P. G. Wodehouse’s short stories are often set in the salons and townhouses of England, but he also wrote about golf, returning again and again to one of his favorite sports.
Set against a background of the unique and often quirky world of golf in the early 1920s, Wodehouse produced a great collection of stories chronicling the loves and lives of golf fanatics. Starting around 1919 he wrote these golf stories regularly for both American and English magazines, and published two collections: The Clicking of Cuthbert (1922) and The Heart of a Goof (1926). He continued to write golf stories until the mid 1960s.

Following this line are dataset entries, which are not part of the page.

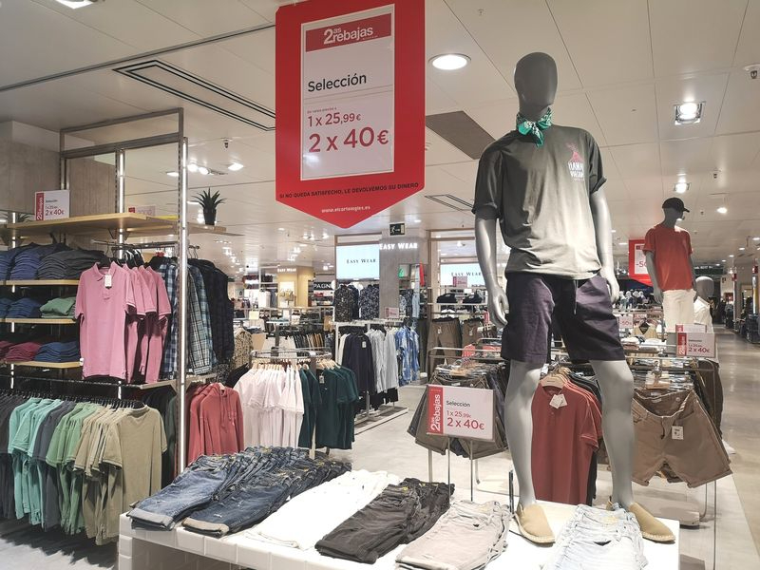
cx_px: 380
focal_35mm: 27
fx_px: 593
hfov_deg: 65.3
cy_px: 285
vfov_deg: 51.4
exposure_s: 1/50
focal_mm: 5.58
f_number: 1.8
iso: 50
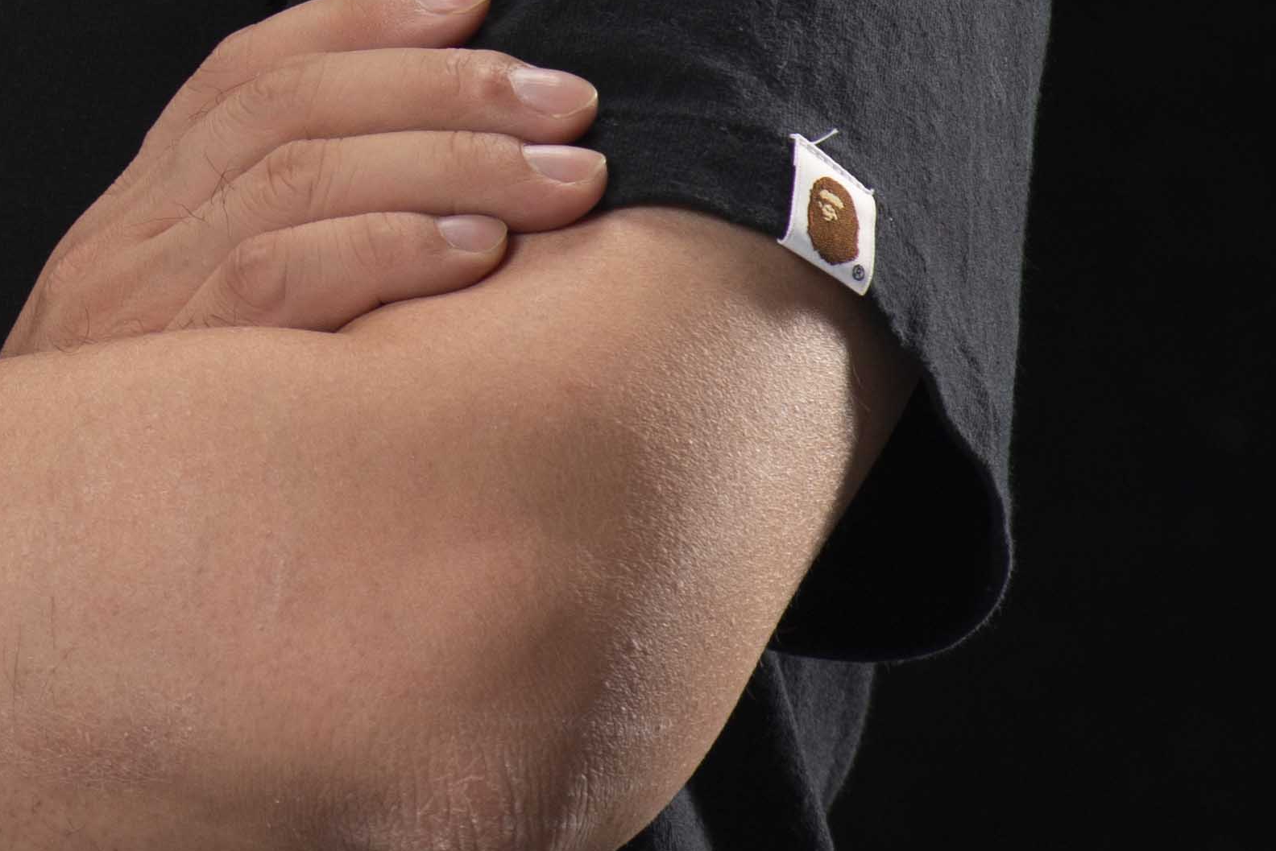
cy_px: -685
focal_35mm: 488
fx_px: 17301
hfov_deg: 4.2
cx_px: -791
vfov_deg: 2.8
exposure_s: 1/160
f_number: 7.1
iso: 250
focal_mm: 105
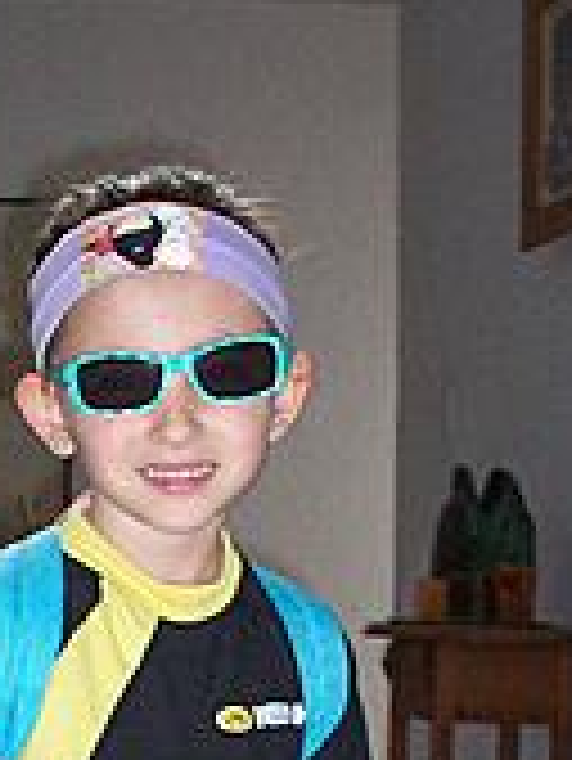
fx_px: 2310
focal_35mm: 105
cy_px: 854
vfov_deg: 18.0
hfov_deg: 13.9
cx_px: 27
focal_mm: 6.2
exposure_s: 1/64
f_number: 2.8
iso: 200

Most of these stories are narrated by The Oldest Member, a talkative type who frames most of the stories by trapping other members of the club into listening to his “words of wisdom.”
The stories in this collection are ordered by the date they first appeared in magazine form, and are mostly from the English editions—the main difference from the U.S. editions being the names and locations of the golf clubs.

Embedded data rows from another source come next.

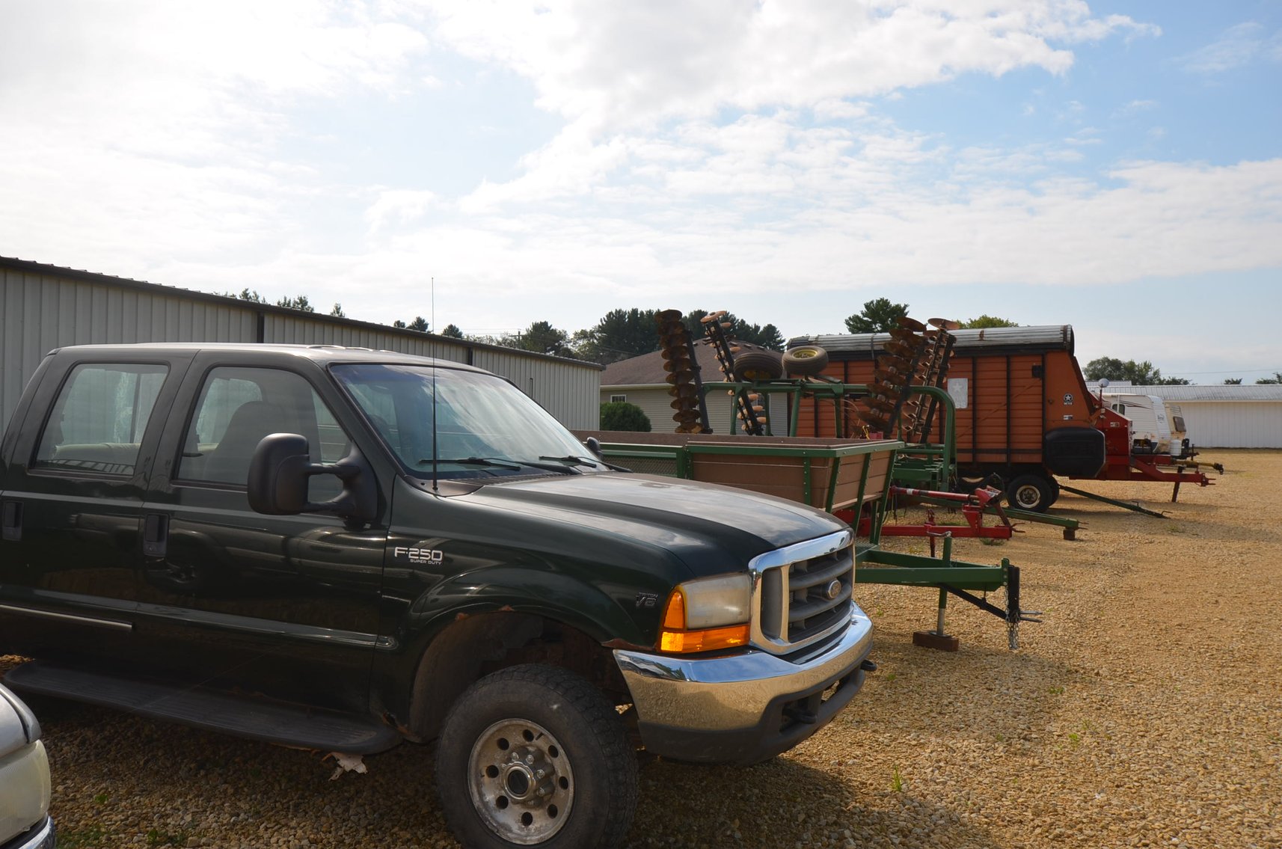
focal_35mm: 30
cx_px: 641
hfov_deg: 62.0
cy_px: 424
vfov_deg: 43.4
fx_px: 1066
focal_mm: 20
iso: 100
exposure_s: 1/200
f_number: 11
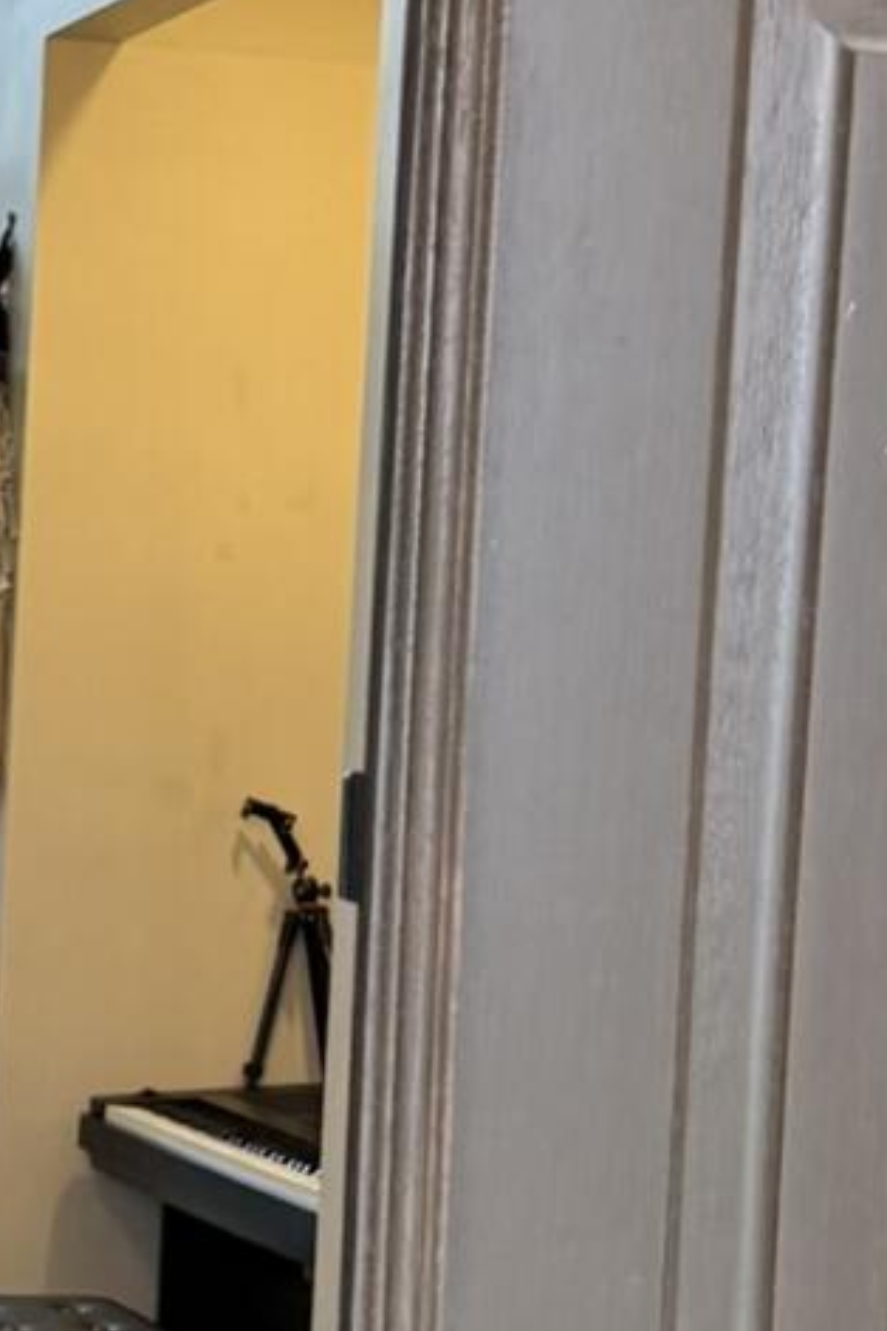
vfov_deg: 19.2
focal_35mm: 106
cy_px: 947
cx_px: -398
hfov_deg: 12.4
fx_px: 3917
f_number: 1.78
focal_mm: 6.76
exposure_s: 1/120
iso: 250
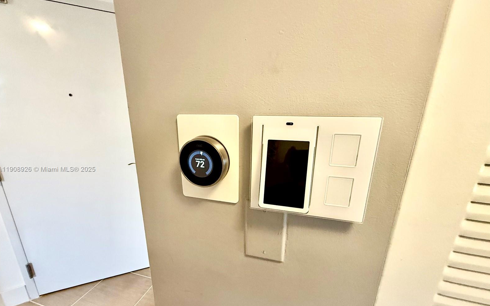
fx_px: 200
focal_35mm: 15
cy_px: 170
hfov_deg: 101.5
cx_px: 244
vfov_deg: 74.5
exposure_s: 1/120
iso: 320
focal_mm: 2.22
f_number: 2.2
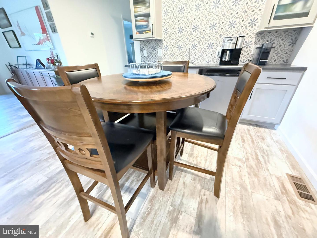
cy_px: 119
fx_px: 128
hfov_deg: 102.1
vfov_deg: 85.7
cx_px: 158
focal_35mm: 14
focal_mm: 2.22
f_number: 2.2
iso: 1250
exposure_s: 1/60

Sir Pelham Grenville Wodehouse, KBE, was a comic writer who enjoyed enormous popular success during a career of more than seventy years and continues to be widely read over 40 years after his death. Despite the political and social upheavals that occurred during his life, much of which was spent in France and the United States, Wodehouse's main canvas remained that of prewar English upper-class society, reflecting his birth, education, and youthful writing career.
An acknowledged master of English prose, Wodehouse has been admired both by contemporaries such as Hilaire Belloc, Evelyn Waugh and Rudyard Kipling and by more recent writers such as Douglas Adams, Salman Rushdie and Terry Pratchett. Sean O'Casey famously called him "English literature's performing flea", a description that Wodehouse used as the title of a collection of his letters to a friend, Bill Townend.
Best known today for the Jeeves and Blandings Castle novels and short stories, Wodehouse was also a talented playwright and lyricist who was part author and writer of fifteen plays and of 250 lyrics for some thirty musical comedies. He worked with Cole Porter on the musical Anything Goes (1934) and frequently collaborated with Jerome Kern and Guy Bolton. He wrote the lyrics for the hit song Bill in Kern's Show Boat (1927), wrote the lyrics for the Gershwin/Romberg musical Rosalie (1928), and collaborated with Rudolf Friml on a musical version of The Three Musketeers (1928).